Assignment: Your reply should reproduce the data below without a single alteration, apart from dropping the images.

Items from a data source:
____

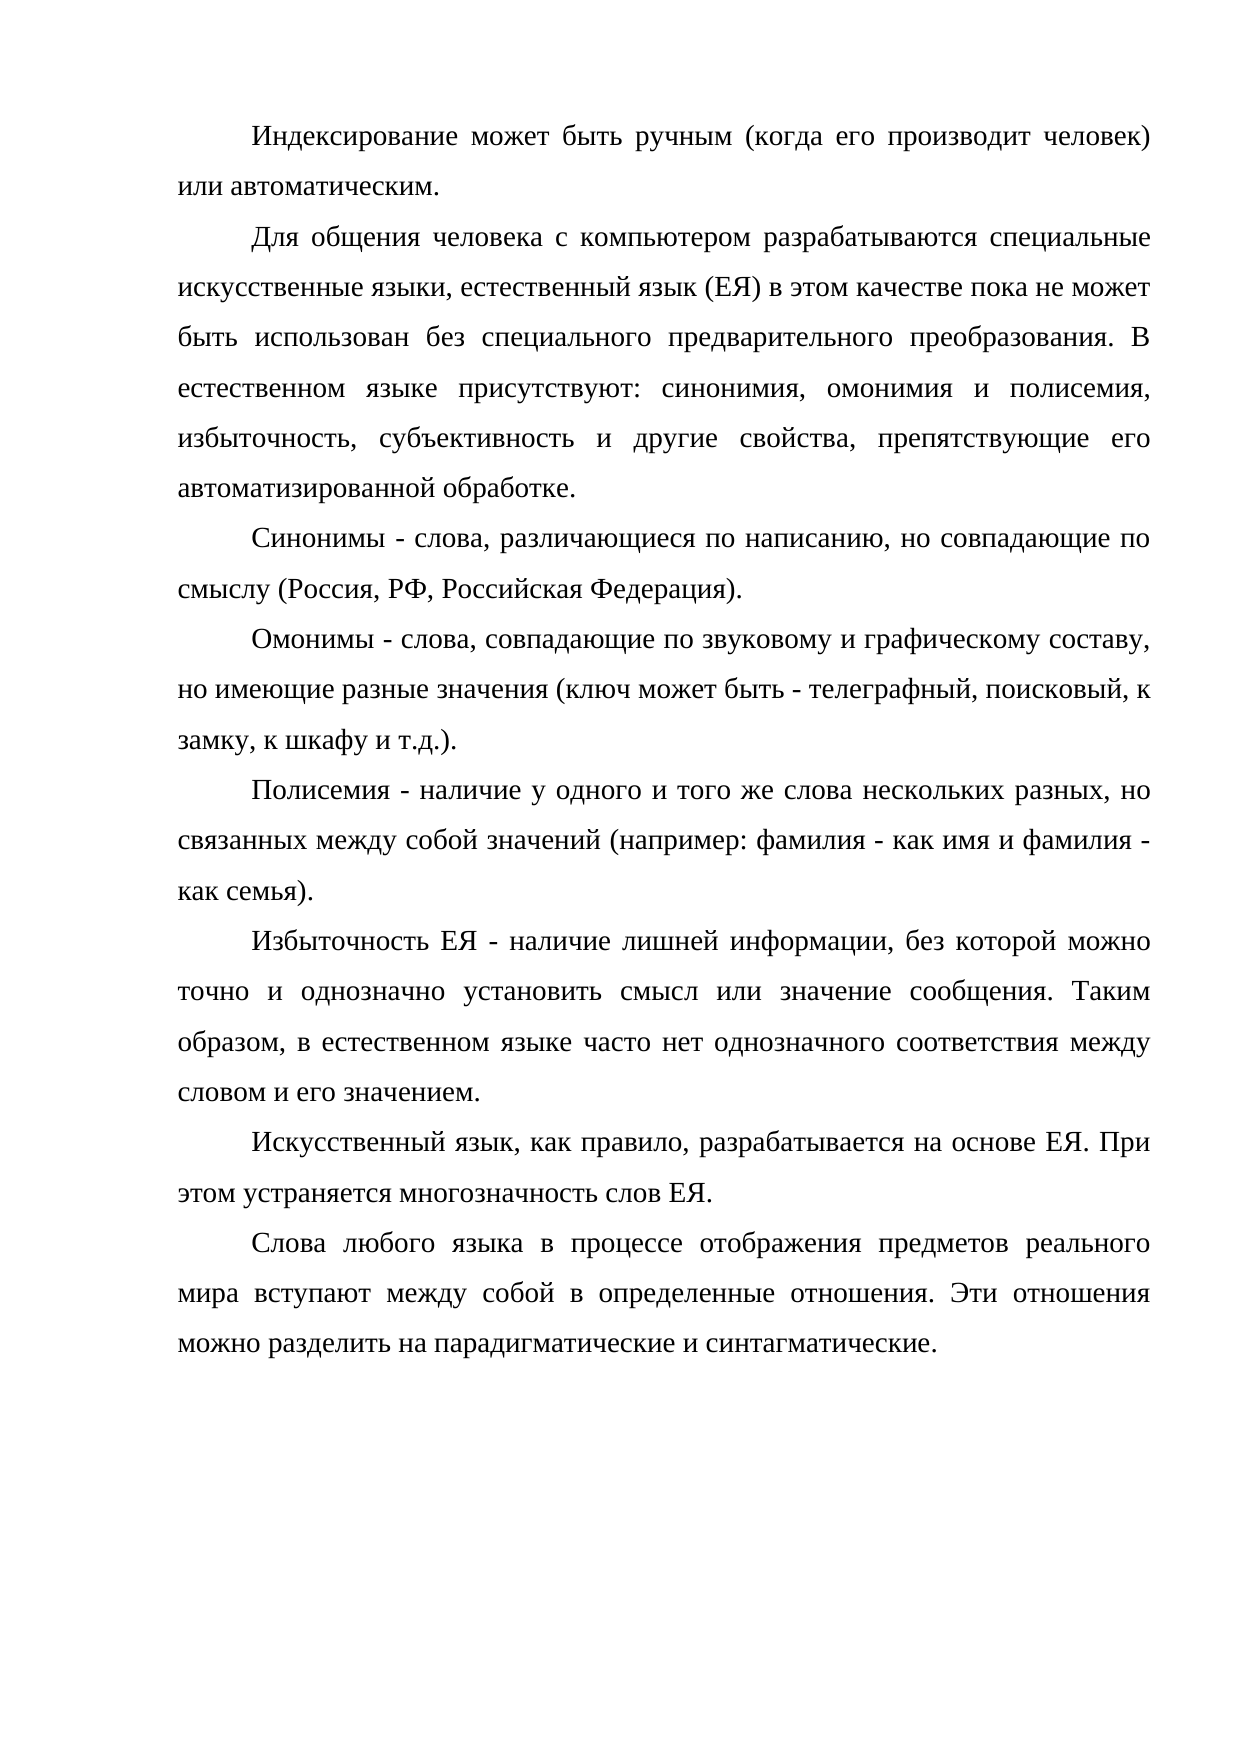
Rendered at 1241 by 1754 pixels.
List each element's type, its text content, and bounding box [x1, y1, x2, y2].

text Омонимы - слова, совпадающие по звуковому и графическому составу, но имеющие разные значения (ключ может быть - телеграфный, поисковый, к замку, к шкафу и т.д.). [177, 621, 1152, 755]
text Синонимы - слова, различающиеся по написанию, но совпадающие по смыслу (Россия, РФ, Российская Федерация). [177, 521, 1152, 604]
text Индексирование может быть ручным (когда его производит человек) или автоматическим. [177, 118, 1152, 202]
text Полисемия - наличие у одного и того же слова нескольких разных, но связанных между собой значений (например: фамилия - как имя и фамилия - как семья). [177, 772, 1152, 906]
text Для общения человека с компьютером разрабатываются специальные искусственные языки, естественный язык (ЕЯ) в этом качестве пока не может быть использован без специального предварительного преобразования. В естественном языке присутствуют: синонимия, омонимия и полисемия, избыточность, субъективность и другие свойства, препятствующие его автоматизированной обработке. [177, 219, 1152, 504]
text Избыточность ЕЯ - наличие лишней информации, без которой можно точно и однозначно установить смысл или значение сообщения. Таким образом, в естественном языке часто нет однозначного соответствия между словом и его значением. [177, 923, 1152, 1108]
text Слова любого языка в процессе отображения предметов реального мира вступают между собой в определенные отношения. Эти отношения можно разделить на парадигматические и синтагматические. [177, 1225, 1152, 1359]
text Искусственный язык, как правило, разрабатывается на основе ЕЯ. При этом устраняется многозначность слов ЕЯ. [177, 1124, 1152, 1208]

____

The completed task:
Rendered at 1241 by 1754 pixels.
List each element's type, its text content, and bounding box [x1, y1, x2, y2].

text Омонимы - слова, совпадающие по звуковому и графическому составу, но имеющие разные значения (ключ может быть - телеграфный, поисковый, к замку, к шкафу и т.д.). [177, 621, 1152, 755]
text Синонимы - слова, различающиеся по написанию, но совпадающие по смыслу (Россия, РФ, Российская Федерация). [177, 521, 1152, 604]
text Индексирование может быть ручным (когда его производит человек) или автоматическим. [177, 118, 1152, 202]
text Полисемия - наличие у одного и того же слова нескольких разных, но связанных между собой значений (например: фамилия - как имя и фамилия - как семья). [177, 772, 1152, 906]
text Для общения человека с компьютером разрабатываются специальные искусственные языки, естественный язык (ЕЯ) в этом качестве пока не может быть использован без специального предварительного преобразования. В естественном языке присутствуют: синонимия, омонимия и полисемия, избыточность, субъективность и другие свойства, препятствующие его автоматизированной обработке. [177, 219, 1152, 504]
text Избыточность ЕЯ - наличие лишней информации, без которой можно точно и однозначно установить смысл или значение сообщения. Таким образом, в естественном языке часто нет однозначного соответствия между словом и его значением. [177, 923, 1152, 1108]
text Слова любого языка в процессе отображения предметов реального мира вступают между собой в определенные отношения. Эти отношения можно разделить на парадигматические и синтагматические. [177, 1225, 1152, 1359]
text Искусственный язык, как правило, разрабатывается на основе ЕЯ. При этом устраняется многозначность слов ЕЯ. [177, 1124, 1152, 1208]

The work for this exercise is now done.